§ QUOTED PASSAGE:

# What nails for bostitch framing gun



## kirwinjd (Dec 31, 2012)

Just bought a used Stanley Bostitch framing gun for a small project and wondering if I must only use bostitch nails in it.
I don't need to buy nails by the ton and bostitch only sells their nails in large quantities. All the other brands can be bought in much smaller quantities.
So can I use other brands of nails or am I stuck with only bostitch?
Thank you


----------



## yardfisher (Sep 28, 2013)

*nails for bostitch*

I've tried other brands in my bostitch nail gun and have found none that work well. Best to stay with those for that particular nail gun.


----------



## kirwinjd (Dec 31, 2012)

yardfisher said:


> I've tried other brands in my bostitch nail gun and have found none that work well. Best to stay with those for that particular nail gun.


Ok thanks for your time.
That bites. I can't understand why I have to buy their nails by the thousands and everyone's else's by the hundreds. Ill never use all those nails. Ill probably need less than a hundred.


----------



## kwikfishron (Mar 11, 2010)

As long as the nail angle is correct any brand will work although with some of the budget off brands you'll have more issues with jamming and dry fires. 

The places that rent those guns sell the nails by the rack. If all you need is a few that's the way to go.


----------



## joecaption (Nov 30, 2011)

A few other things that will effect how it works is wire or paper collated, straight, 30 angled, coiled and if round head or spit headed nails need to be used. 
Should be able to just look up your model gun and it will tell which type it uses.


----------



## yardfisher (Sep 28, 2013)

*nails for bostitch framing nailer*

It is unfortunate for us that the nails we need for small projects aren't sold in likewise quantaties. The box I have is about 8 years old and still 3/4 full. The good thing is, I've got the nails I need at a moments notice.:thumbsup:


----------



## kirwinjd (Dec 31, 2012)

kwikfishron said:


> As long as the nail angle is correct any brand will work although with some of the budget off brands you'll have more issues with jamming and dry fires.

§ INFORMATION PROVIDED:
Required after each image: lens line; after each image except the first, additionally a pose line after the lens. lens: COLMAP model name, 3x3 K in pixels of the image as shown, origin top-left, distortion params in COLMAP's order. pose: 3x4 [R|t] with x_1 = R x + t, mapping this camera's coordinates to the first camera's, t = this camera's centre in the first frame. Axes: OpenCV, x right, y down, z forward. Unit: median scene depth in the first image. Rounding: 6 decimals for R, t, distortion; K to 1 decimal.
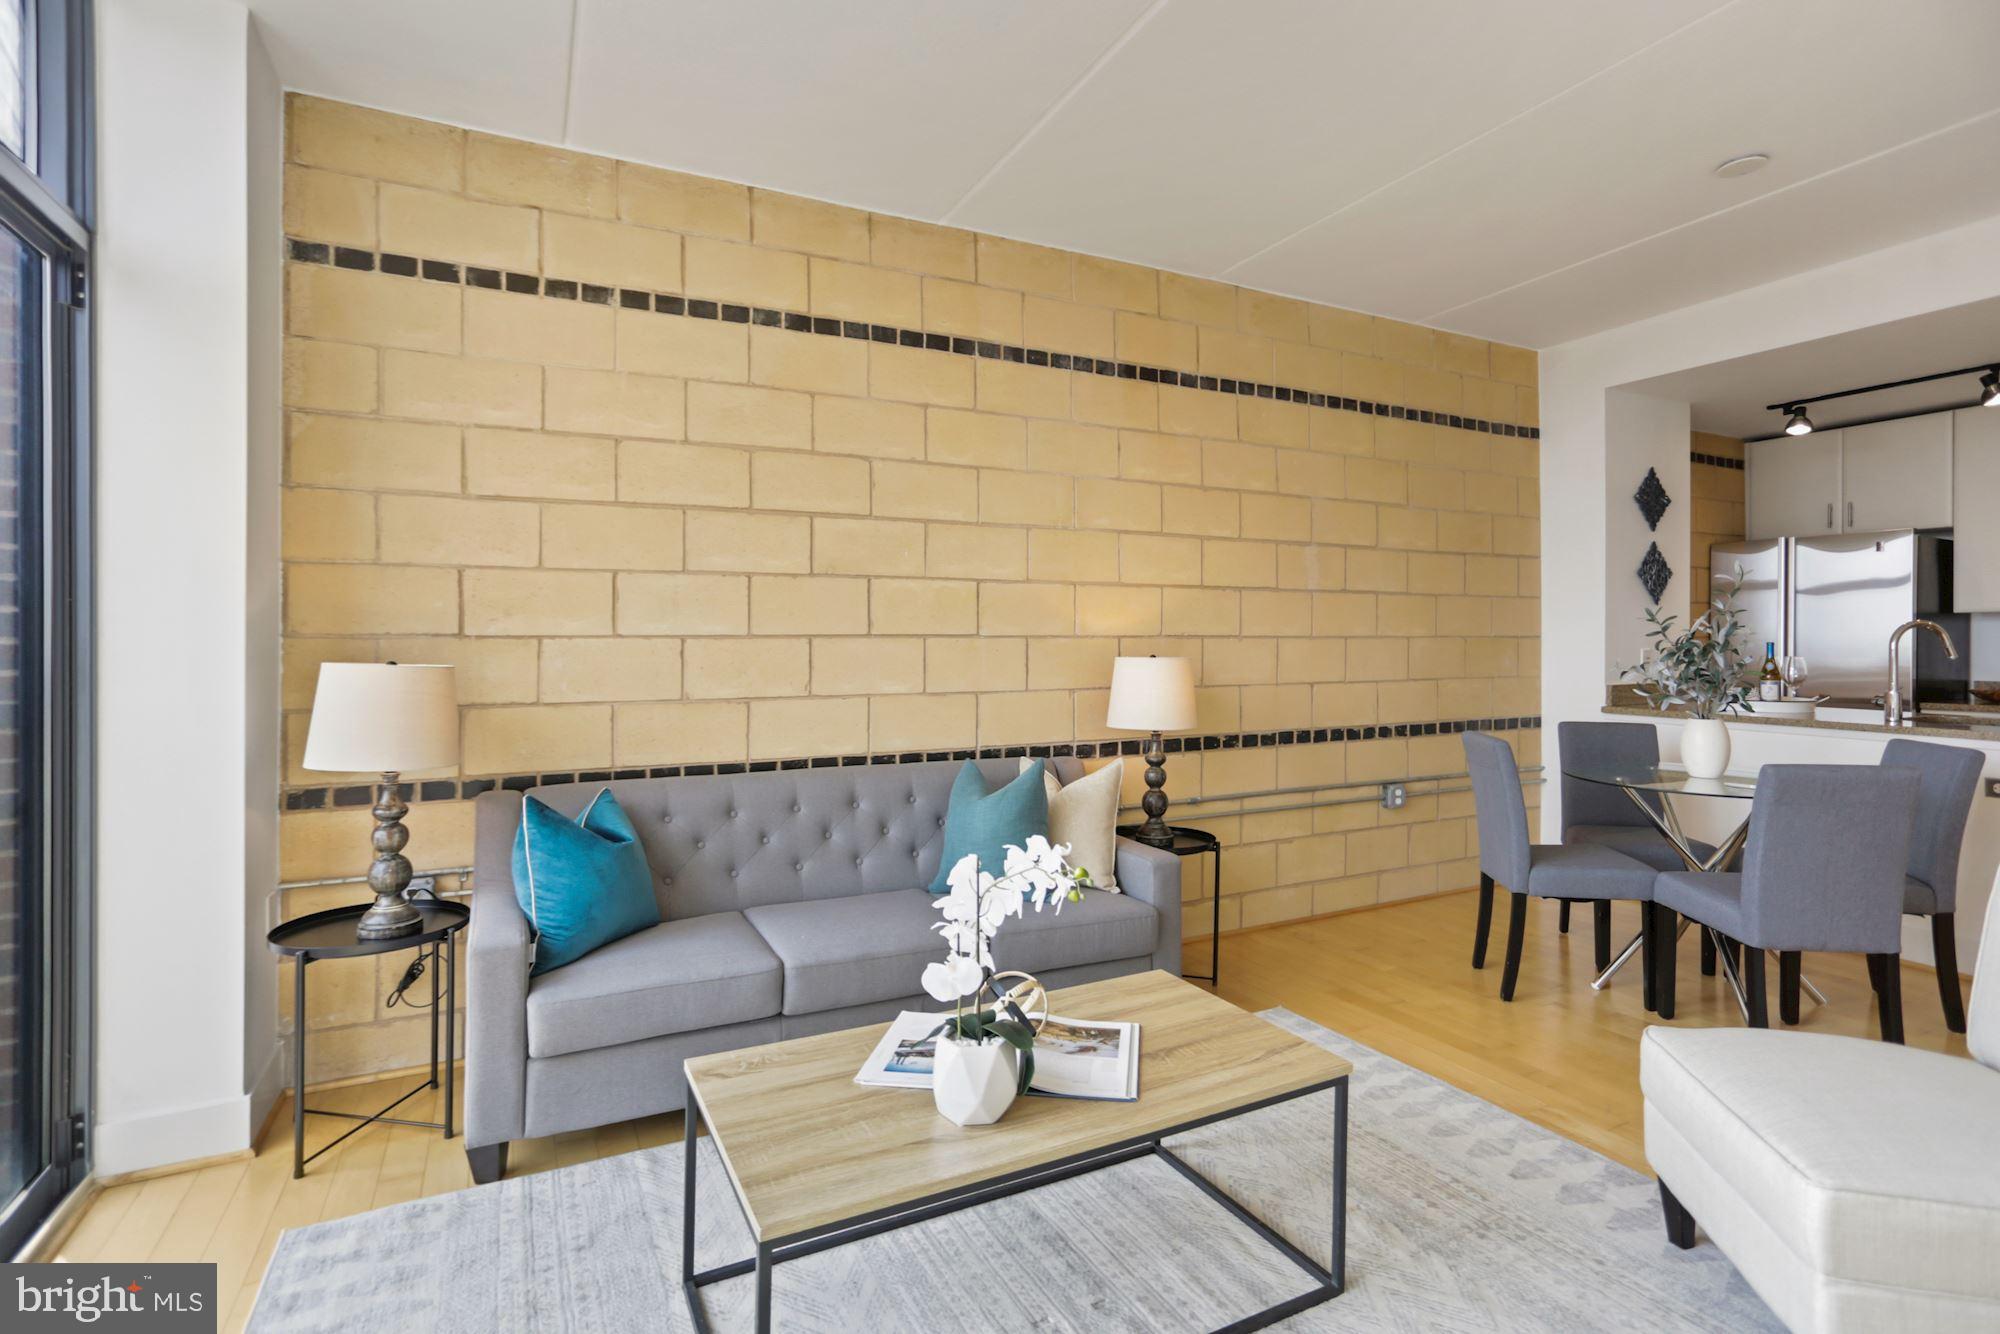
lens RADIAL K [[993.3, 0, 1007.0], [0, 993.3, 633.9], [0, 0, 1]] dist [-0.055545, 0.050739]
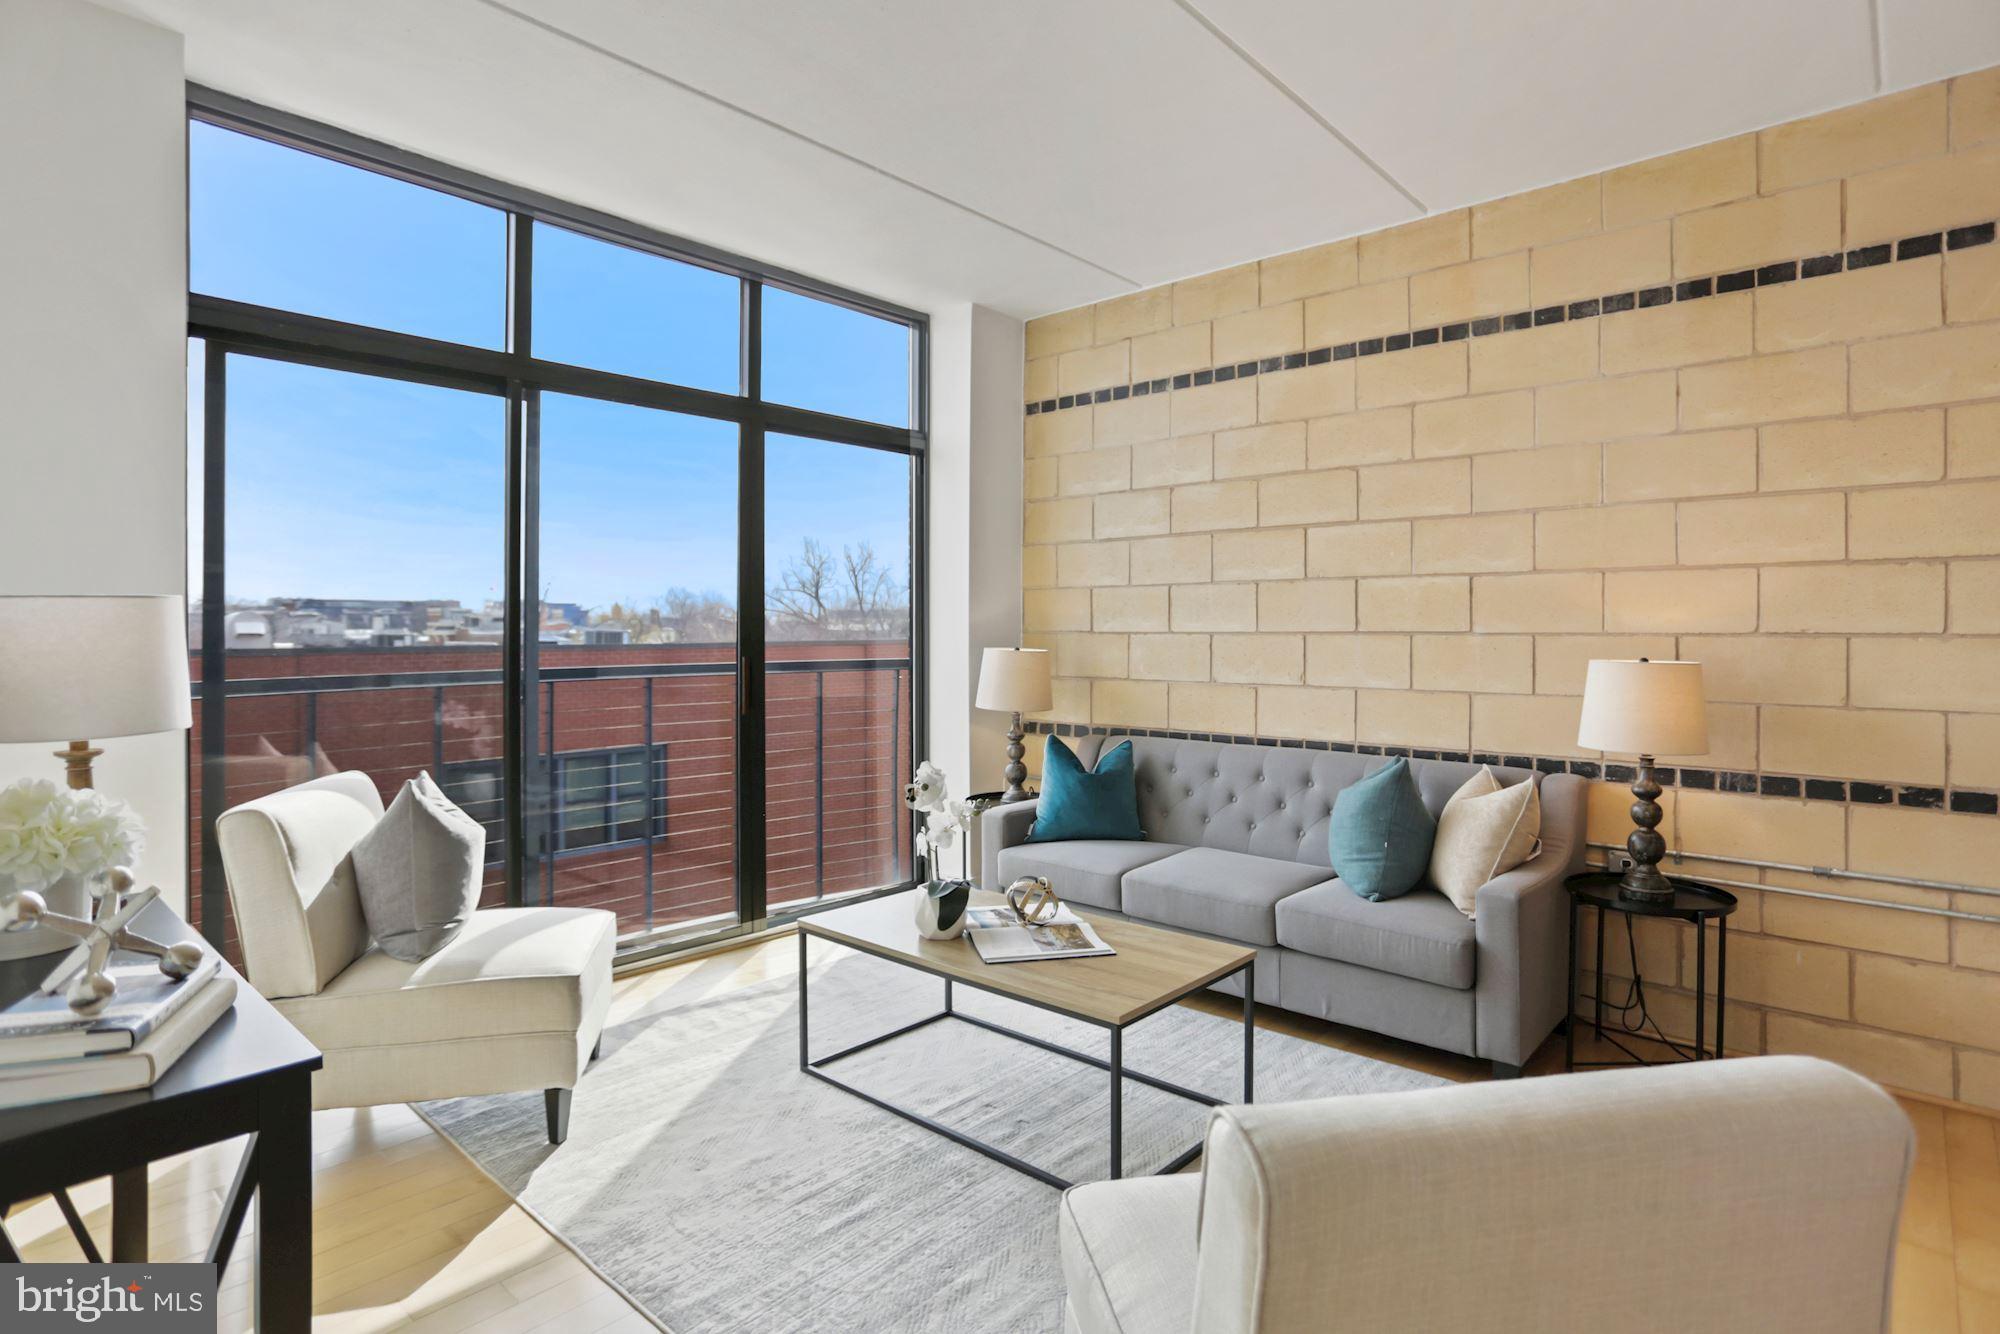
lens RADIAL K [[1027.6, 0, 1012.8], [0, 1027.6, 625.2], [0, 0, 1]] dist [-0.054698, 0.034756]
pose [[0.354120, -0.004956, -0.935187, 0.703755], [-0.001172, 0.999983, -0.005743, 0.000414], [0.935199, 0.003130, 0.354108, 0.241715]]
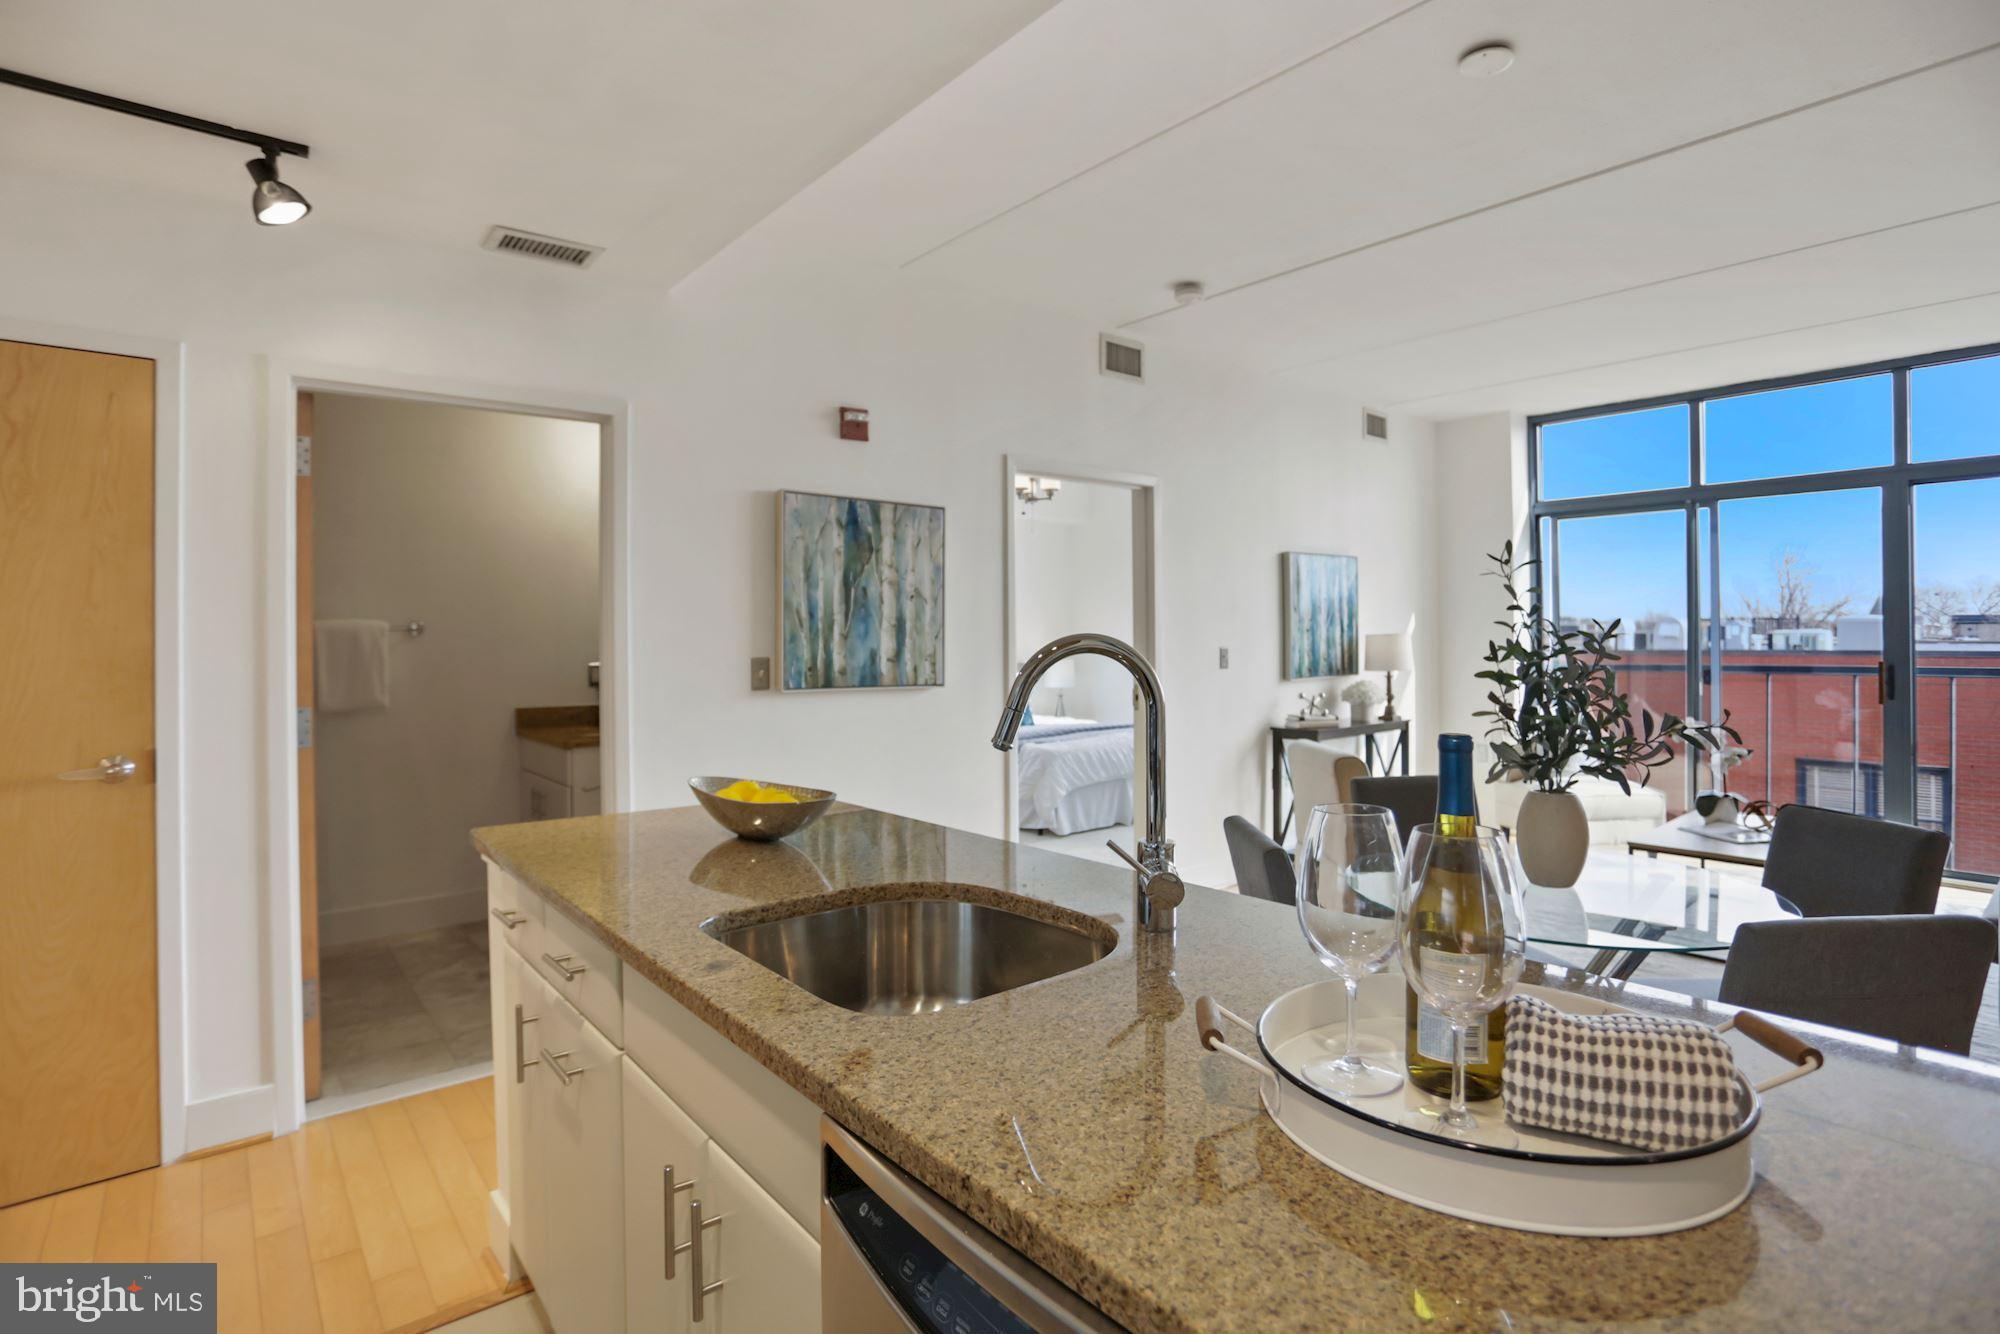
lens RADIAL K [[992.0, 0, 995.9], [0, 992.0, 635.1], [0, 0, 1]] dist [-0.073818, 0.029820]
pose [[-0.976687, 0.003186, -0.214644, 1.109285], [0.003111, 0.999995, 0.000687, -0.015154], [0.214646, 0.000003, -0.976692, 1.415423]]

§ HOW TO COMPLETE THIS TASK: Write the next part of the forum thread on choosing nails for a Bostitch framing gun, starting right after its last line.

§ ANSWER SPACE:
> 
> The places that rent those guns sell the nails by the rack. If all you need is a few that's the way to go.


Great idea. Thanks alot!


----------



## yardfisher (Sep 28, 2013)

*Nails for nail gun?*

What model bostitch do you have?


----------



## DIYchopped (Jul 7, 2016)

I have a fairly new Bostitch F28WW. Can't seem to get the short 2" nails to feed properly, 3" do okay. Getting a lot of dry fires. Is that a particular lubricant that needs to go in the magazine?


----------



## SPG43 (Jul 17, 2016)

I don't have that gun, but I do know that some of the other Bostitch nailers have to make an adjustment to take certain nails or lengths. A lot of people just grab the gun and go and then complain that it doesn't work perfectly. Move the magazine guide per the instructions, and it's flawless. 
Read the manual! Bostitch has them all online.


----------



## SPG43 (Jul 17, 2016)

Oh yeah, to answer your original question... You just have to match the angle, collation style (plastic, wire weld, paper tape), head (full or clipped), and then find a length that works for your gun as well as meets the need on your project. That sounds way more complicated than it really is. 
I just took a casual look and it seems that you need 28degree, wire weld, clipped head. 
If your project is such that it will be inspected, make sure that clipped head nails are accepted in your jurisdiction. I know clipped head nails won't pass code in a few states.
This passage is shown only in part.